[What to work on]:
A word-for-word reproduction of the data below is needed, with no pictures in it.

[Task data]:
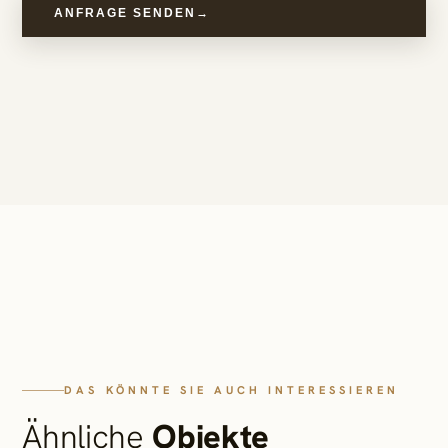
ANFRAGE SENDEN
→
DAS KÖNNTE SIE AUCH INTERESSIEREN
Ähnliche
Objekte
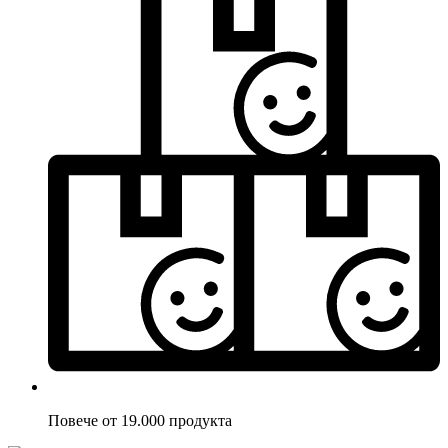
Повече от 19.000 продукта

[Response area]:
ANFRAGE SENDEN
→
DAS KÖNNTE SIE AUCH INTERESSIEREN
Ähnliche
Objekte
Повече от 19.000 продукта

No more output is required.